Repeat the stretch of entries below from the line with "18: (115, 48)" through the line with "70: (177, 61)". Include both ends and add nothing.

Extracted data entries:
>>

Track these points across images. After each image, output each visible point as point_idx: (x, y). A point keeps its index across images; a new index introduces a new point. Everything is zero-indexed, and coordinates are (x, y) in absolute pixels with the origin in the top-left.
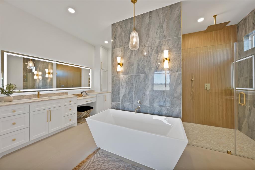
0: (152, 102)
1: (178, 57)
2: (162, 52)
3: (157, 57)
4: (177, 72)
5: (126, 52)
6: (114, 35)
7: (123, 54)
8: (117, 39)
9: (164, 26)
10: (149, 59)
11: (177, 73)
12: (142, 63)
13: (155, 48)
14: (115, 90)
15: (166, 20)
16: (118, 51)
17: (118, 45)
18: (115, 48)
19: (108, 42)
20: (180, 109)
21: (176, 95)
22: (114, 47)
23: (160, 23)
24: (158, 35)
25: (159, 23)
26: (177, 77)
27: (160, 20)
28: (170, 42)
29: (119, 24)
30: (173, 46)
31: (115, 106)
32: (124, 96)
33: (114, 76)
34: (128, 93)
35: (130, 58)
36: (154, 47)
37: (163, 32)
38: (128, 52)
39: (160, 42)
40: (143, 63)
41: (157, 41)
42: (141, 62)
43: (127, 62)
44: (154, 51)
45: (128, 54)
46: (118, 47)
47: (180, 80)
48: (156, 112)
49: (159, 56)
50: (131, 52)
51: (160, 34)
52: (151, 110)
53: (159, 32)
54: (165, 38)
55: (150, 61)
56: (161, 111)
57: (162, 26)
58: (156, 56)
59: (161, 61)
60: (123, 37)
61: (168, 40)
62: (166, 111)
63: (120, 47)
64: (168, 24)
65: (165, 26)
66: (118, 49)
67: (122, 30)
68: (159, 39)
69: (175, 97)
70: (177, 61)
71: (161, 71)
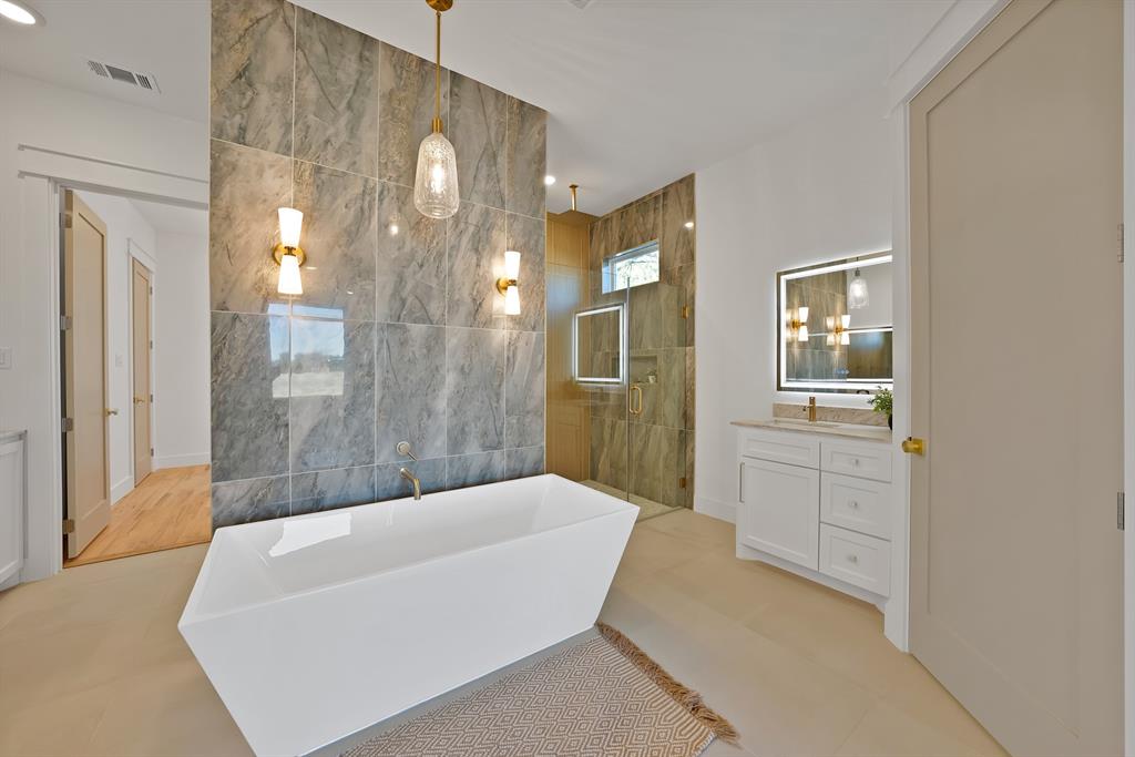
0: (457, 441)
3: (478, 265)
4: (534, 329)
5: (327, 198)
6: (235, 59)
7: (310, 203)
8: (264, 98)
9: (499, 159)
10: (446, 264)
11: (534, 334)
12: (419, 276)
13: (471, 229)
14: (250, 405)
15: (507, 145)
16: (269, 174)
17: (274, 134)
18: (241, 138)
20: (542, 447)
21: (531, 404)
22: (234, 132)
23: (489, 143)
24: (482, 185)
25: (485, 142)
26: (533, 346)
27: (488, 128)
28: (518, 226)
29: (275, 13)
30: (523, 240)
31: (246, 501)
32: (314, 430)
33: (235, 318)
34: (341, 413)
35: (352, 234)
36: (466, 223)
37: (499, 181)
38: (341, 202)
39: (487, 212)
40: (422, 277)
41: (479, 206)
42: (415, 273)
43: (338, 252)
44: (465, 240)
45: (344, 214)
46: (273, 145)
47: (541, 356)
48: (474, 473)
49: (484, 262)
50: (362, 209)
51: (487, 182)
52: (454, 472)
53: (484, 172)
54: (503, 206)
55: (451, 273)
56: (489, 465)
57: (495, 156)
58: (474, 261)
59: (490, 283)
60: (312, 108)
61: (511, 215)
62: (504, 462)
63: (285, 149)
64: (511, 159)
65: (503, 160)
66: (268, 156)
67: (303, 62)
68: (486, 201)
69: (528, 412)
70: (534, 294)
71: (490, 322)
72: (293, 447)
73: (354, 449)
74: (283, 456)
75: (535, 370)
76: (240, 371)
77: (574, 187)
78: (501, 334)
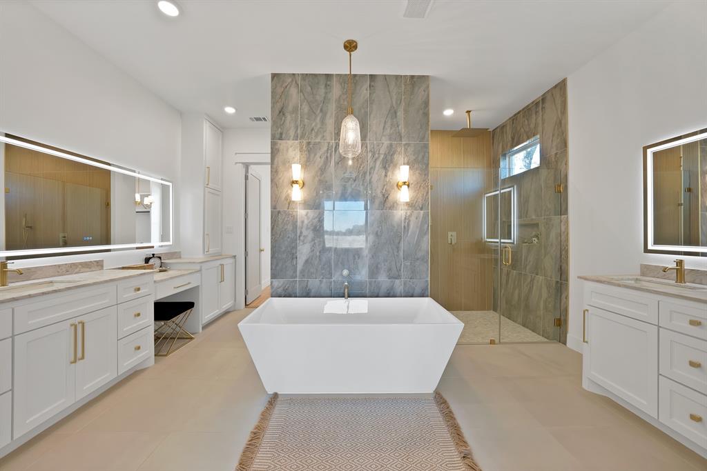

<<
>>

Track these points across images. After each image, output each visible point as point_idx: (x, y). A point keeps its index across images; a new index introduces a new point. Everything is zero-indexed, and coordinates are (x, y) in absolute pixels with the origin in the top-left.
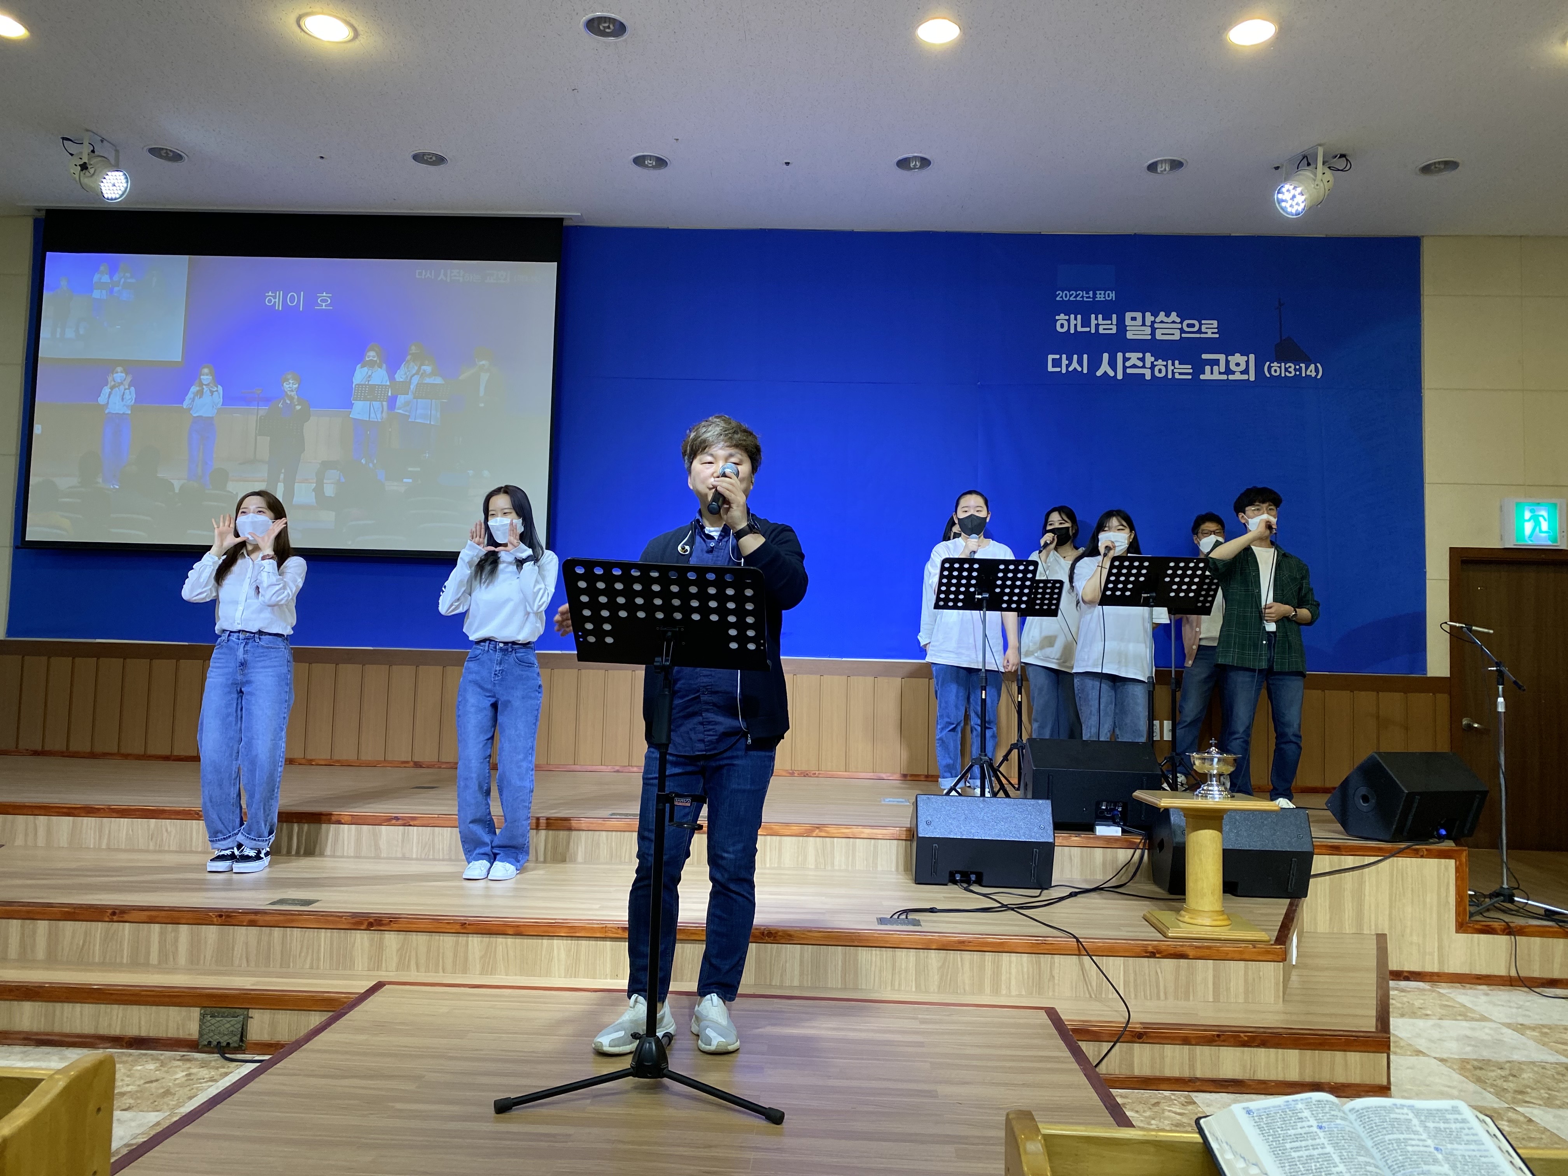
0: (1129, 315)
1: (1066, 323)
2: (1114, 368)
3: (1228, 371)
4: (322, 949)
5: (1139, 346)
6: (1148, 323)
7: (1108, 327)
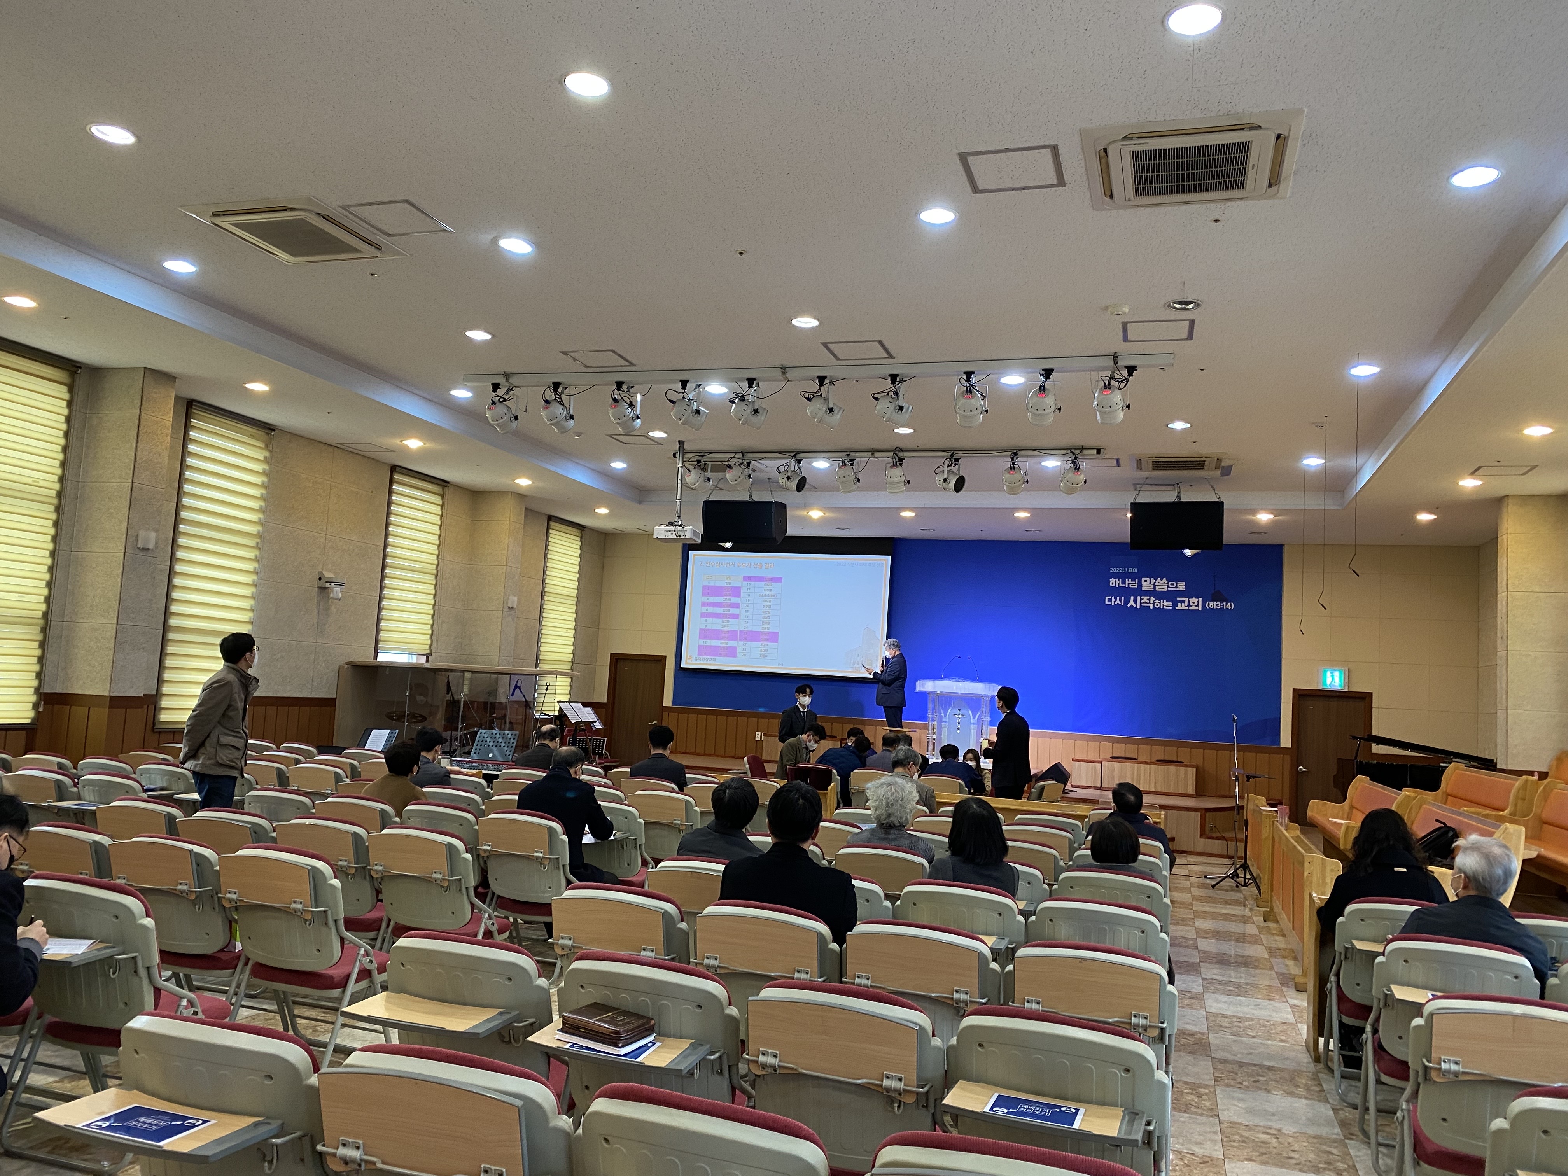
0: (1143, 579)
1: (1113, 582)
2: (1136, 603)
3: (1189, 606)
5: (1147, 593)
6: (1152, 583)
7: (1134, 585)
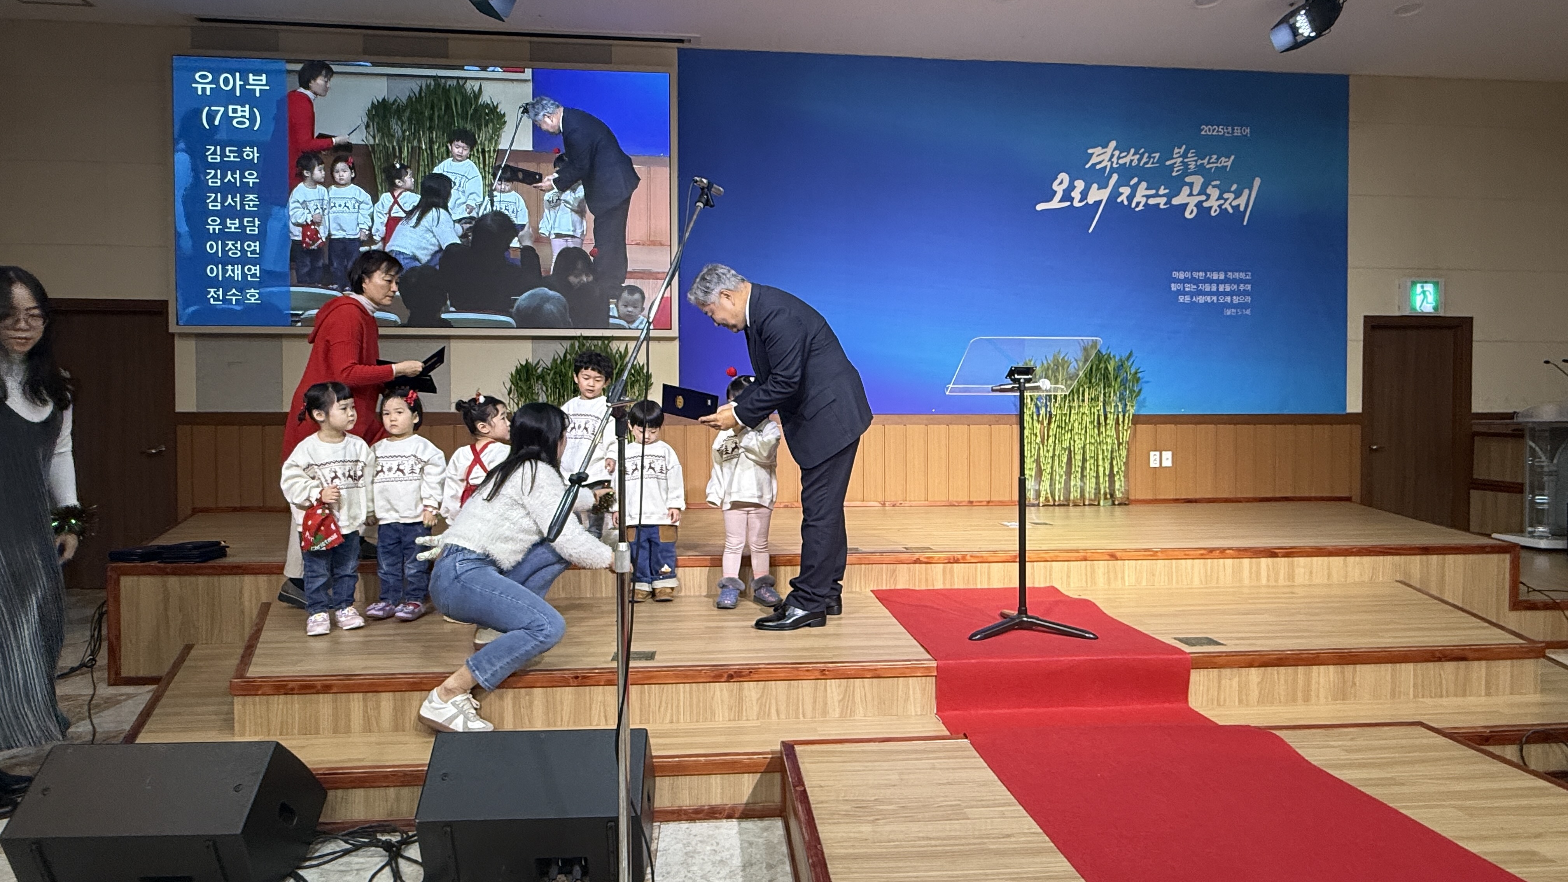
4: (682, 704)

<<

● Task answer
18: (115, 48)
19: (108, 42)
20: (180, 109)
21: (176, 95)
22: (114, 47)
23: (160, 23)
24: (158, 35)
25: (159, 23)
26: (177, 77)
27: (160, 20)
28: (170, 42)
29: (119, 24)
30: (173, 46)
31: (115, 106)
32: (124, 96)
33: (114, 76)
34: (128, 93)
35: (130, 58)
36: (154, 47)
37: (163, 32)
38: (128, 52)
39: (160, 42)
40: (143, 63)
41: (157, 41)
42: (141, 62)
43: (127, 62)
44: (154, 51)
45: (128, 54)
46: (118, 47)
47: (180, 80)
48: (156, 112)
49: (159, 56)
50: (131, 52)
51: (160, 34)
52: (151, 110)
53: (159, 32)
54: (165, 38)
55: (150, 61)
56: (161, 111)
57: (162, 26)
58: (156, 56)
59: (161, 61)
60: (123, 37)
61: (168, 40)
62: (166, 111)
63: (120, 47)
64: (168, 24)
65: (165, 26)
66: (118, 49)
67: (122, 30)
68: (159, 39)
69: (175, 97)
70: (177, 61)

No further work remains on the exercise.